_Data shown_.

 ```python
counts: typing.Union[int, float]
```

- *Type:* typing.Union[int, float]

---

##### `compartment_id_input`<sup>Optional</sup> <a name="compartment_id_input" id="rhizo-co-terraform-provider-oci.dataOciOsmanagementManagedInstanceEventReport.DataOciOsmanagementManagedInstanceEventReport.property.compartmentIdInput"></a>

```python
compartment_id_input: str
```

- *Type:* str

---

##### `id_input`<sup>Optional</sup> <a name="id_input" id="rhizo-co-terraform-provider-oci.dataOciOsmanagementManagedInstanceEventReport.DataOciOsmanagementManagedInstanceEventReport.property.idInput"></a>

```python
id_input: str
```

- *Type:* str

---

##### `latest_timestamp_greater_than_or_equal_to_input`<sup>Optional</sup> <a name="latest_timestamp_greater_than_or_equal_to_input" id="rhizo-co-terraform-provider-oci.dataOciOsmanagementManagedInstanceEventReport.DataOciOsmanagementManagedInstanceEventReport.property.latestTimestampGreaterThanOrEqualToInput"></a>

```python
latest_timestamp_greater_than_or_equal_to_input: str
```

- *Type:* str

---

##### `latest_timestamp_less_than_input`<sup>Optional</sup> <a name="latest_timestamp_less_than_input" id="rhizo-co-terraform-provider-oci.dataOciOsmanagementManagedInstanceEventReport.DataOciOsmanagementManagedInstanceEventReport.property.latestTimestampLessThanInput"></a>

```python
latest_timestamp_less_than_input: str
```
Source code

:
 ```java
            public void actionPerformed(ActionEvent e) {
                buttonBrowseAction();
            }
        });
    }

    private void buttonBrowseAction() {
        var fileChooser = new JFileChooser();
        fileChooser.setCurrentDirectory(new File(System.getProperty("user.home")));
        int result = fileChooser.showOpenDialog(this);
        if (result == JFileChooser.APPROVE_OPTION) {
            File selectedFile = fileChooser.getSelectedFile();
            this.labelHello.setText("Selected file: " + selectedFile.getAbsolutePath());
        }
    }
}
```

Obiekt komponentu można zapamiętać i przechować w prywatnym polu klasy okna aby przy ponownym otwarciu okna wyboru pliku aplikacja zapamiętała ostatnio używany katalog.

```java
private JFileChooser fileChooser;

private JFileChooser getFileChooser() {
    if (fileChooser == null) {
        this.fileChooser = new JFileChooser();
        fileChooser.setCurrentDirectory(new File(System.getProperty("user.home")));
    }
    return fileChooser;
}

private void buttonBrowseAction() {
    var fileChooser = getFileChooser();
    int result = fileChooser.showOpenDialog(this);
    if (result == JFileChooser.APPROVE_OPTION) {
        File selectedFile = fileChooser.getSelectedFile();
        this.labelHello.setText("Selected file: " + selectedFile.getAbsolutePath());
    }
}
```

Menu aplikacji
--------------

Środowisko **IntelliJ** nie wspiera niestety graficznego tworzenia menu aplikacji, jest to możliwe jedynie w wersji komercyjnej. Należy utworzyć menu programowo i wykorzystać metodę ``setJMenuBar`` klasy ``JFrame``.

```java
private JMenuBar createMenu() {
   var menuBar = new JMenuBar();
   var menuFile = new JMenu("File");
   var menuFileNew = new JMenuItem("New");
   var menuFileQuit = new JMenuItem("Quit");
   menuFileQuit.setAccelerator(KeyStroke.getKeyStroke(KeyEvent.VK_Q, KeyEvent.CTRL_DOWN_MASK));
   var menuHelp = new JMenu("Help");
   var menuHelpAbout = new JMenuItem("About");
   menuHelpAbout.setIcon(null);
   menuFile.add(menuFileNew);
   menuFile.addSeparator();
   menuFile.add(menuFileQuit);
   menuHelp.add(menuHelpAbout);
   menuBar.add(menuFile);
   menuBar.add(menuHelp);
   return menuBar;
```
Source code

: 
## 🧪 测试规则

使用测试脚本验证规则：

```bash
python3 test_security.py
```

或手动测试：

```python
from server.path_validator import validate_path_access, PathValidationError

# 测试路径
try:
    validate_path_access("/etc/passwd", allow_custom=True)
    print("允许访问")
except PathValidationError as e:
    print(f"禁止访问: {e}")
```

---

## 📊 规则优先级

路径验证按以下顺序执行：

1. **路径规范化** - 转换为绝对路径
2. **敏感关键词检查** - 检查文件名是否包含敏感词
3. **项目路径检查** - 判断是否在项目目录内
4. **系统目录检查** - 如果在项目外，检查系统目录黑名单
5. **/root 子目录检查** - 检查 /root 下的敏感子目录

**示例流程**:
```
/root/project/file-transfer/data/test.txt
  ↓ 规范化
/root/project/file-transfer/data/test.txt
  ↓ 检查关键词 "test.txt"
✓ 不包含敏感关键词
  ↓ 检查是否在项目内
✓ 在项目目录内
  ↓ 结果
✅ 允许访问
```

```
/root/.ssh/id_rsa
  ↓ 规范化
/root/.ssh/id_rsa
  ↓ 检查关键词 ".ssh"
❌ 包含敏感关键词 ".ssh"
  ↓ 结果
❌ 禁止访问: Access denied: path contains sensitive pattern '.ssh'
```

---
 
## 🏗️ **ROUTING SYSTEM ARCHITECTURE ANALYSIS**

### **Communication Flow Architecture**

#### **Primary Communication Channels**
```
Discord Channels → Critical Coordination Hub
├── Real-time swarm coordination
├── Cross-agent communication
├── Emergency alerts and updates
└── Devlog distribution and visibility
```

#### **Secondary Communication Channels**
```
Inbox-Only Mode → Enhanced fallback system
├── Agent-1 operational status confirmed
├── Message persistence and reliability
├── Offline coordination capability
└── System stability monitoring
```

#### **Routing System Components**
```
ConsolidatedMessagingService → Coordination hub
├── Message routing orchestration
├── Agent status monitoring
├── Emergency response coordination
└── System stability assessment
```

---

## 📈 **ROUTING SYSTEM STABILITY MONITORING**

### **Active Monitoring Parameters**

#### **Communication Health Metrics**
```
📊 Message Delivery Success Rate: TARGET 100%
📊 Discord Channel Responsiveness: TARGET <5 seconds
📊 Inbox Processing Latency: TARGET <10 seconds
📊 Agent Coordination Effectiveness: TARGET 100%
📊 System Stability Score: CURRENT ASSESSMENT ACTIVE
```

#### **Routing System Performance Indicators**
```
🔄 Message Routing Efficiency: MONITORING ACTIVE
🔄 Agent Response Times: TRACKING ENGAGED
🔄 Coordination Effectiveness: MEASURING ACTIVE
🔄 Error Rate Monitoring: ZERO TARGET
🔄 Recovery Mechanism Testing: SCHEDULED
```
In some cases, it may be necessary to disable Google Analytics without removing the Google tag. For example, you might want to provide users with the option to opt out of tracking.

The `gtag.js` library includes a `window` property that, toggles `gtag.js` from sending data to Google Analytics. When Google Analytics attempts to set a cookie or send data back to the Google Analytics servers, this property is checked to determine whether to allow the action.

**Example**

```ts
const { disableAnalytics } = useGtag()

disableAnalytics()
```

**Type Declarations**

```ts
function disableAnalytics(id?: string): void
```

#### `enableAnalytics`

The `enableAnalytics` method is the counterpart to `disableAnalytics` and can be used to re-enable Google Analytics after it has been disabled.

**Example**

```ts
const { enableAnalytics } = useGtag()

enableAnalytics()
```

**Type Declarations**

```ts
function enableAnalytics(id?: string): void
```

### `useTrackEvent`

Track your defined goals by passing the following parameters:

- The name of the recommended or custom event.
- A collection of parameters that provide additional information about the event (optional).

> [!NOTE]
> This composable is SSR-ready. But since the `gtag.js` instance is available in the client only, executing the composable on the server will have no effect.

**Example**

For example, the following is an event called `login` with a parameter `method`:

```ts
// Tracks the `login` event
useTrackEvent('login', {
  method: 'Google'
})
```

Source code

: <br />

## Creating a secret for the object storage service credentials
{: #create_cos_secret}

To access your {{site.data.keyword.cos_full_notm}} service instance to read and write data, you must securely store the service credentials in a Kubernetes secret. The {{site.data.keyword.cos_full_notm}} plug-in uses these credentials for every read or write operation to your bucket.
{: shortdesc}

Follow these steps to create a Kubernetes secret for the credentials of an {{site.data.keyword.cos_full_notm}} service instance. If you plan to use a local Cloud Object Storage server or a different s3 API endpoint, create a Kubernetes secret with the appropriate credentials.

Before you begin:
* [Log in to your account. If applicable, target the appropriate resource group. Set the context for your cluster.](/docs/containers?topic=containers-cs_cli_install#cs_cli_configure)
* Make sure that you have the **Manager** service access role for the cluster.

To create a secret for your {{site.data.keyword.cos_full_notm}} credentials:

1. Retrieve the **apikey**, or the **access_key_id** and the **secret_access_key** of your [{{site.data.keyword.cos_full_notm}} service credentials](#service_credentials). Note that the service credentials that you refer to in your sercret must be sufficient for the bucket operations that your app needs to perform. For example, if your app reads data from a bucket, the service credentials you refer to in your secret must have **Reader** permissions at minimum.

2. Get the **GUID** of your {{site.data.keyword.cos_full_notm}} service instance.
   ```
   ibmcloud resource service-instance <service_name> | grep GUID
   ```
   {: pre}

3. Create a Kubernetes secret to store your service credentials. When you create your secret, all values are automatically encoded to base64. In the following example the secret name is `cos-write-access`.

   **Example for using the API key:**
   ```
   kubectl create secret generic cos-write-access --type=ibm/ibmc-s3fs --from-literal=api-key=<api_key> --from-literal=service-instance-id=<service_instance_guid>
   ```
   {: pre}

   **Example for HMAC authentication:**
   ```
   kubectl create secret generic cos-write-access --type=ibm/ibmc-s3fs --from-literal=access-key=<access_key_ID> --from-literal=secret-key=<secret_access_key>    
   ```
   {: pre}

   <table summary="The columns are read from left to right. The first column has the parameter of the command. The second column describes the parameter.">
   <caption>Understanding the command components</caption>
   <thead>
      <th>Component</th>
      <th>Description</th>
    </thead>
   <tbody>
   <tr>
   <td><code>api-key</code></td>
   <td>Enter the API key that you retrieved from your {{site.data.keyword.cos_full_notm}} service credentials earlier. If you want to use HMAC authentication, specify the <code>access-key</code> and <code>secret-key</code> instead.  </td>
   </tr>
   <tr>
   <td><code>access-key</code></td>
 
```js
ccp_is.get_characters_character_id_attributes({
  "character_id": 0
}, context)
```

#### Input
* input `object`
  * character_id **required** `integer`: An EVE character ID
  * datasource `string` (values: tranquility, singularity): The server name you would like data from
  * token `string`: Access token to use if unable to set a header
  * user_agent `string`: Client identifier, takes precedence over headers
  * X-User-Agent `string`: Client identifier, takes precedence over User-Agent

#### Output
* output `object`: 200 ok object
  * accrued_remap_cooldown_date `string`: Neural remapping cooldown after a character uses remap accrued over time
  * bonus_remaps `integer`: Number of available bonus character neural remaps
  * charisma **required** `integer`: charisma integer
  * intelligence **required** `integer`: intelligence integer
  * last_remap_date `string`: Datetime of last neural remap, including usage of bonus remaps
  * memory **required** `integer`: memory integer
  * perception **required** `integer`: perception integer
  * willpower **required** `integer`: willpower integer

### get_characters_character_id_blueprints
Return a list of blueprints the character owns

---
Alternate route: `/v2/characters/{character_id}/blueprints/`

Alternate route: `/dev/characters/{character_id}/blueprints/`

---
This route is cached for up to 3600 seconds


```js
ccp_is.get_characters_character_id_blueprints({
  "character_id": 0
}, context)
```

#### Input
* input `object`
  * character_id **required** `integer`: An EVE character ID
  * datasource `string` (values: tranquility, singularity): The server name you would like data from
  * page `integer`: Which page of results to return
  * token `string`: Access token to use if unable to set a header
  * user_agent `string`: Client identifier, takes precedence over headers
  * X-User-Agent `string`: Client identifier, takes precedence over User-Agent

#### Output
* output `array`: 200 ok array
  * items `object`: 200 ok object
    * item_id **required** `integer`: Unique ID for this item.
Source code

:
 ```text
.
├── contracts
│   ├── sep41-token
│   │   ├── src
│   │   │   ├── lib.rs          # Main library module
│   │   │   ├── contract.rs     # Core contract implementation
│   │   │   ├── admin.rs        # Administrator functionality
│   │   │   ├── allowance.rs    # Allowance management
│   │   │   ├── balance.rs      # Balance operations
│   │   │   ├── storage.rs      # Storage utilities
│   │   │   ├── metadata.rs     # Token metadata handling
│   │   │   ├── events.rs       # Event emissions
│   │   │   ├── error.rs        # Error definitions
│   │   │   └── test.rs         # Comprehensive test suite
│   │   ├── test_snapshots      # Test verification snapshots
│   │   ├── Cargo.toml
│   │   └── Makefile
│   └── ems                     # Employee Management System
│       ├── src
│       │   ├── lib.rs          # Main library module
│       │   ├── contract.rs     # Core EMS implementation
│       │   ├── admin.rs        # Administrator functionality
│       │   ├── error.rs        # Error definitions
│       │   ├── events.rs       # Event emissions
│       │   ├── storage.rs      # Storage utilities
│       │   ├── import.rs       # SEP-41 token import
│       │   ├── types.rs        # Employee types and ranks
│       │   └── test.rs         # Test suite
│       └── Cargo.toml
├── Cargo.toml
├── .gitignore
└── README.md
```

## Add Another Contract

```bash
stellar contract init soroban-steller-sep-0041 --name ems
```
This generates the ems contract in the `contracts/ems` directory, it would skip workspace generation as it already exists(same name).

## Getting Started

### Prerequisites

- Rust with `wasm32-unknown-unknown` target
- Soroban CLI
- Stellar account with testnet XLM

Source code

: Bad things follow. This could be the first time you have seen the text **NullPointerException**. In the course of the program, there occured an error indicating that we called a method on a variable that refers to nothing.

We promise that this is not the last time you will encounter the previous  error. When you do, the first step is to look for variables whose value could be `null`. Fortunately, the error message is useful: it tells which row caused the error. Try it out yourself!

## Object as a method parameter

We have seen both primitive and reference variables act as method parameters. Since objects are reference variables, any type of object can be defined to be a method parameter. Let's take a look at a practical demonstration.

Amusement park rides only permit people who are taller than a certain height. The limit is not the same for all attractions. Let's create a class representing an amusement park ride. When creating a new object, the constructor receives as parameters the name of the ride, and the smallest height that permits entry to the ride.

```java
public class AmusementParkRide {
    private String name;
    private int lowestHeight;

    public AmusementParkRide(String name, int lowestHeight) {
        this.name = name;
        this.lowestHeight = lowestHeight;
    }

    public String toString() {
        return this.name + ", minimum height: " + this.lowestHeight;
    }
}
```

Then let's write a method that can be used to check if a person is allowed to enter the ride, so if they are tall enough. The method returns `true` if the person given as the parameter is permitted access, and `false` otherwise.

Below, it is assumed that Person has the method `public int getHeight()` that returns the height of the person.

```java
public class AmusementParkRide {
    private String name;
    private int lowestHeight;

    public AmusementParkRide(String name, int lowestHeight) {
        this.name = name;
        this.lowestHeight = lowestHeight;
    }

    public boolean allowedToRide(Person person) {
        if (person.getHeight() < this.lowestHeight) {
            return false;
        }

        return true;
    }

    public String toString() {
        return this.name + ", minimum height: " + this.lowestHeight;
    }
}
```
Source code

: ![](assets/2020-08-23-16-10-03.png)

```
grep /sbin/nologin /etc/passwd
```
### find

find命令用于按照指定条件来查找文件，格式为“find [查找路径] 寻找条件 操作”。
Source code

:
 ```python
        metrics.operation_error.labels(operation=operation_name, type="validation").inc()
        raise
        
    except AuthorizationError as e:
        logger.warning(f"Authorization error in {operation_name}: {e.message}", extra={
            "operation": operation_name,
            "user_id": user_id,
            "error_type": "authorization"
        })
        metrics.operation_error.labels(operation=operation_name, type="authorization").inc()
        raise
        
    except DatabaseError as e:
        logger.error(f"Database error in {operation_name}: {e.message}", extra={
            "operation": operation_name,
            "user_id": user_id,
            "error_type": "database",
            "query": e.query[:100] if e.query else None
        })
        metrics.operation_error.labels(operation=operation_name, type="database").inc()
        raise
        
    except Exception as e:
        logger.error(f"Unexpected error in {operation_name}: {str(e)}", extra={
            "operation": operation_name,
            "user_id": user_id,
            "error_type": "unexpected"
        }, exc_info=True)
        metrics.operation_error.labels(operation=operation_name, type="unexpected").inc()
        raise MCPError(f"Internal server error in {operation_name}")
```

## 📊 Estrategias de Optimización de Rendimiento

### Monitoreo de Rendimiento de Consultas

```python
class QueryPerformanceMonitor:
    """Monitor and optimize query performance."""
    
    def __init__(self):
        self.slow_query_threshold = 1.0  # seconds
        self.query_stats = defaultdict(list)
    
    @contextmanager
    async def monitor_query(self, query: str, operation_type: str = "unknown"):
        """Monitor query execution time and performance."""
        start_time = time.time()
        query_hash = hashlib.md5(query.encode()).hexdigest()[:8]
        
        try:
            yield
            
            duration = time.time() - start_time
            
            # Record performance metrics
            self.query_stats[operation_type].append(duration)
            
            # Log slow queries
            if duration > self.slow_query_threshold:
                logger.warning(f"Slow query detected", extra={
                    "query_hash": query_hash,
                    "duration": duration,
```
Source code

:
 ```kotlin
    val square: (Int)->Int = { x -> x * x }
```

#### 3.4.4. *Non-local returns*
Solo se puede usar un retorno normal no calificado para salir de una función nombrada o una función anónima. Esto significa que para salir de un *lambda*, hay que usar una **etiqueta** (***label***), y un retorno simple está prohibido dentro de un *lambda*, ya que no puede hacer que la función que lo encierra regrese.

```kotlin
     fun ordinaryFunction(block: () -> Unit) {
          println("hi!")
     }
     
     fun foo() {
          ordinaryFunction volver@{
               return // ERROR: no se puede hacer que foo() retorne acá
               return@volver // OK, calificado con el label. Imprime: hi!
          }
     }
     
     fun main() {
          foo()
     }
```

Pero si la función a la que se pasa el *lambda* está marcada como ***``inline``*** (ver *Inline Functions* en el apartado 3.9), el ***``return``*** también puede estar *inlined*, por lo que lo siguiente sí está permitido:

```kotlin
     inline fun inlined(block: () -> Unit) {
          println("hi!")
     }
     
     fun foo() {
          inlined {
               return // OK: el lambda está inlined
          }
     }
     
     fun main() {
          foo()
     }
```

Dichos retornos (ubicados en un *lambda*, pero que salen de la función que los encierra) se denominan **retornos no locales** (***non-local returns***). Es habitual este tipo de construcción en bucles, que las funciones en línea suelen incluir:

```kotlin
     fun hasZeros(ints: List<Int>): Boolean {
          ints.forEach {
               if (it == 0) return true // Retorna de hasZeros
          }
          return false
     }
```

_Try it_. Go through the listing above and copy each line in which the string "getFileChooser" is found.

_Reply to the task_.
private JFileChooser getFileChooser() {
    var fileChooser = getFileChooser();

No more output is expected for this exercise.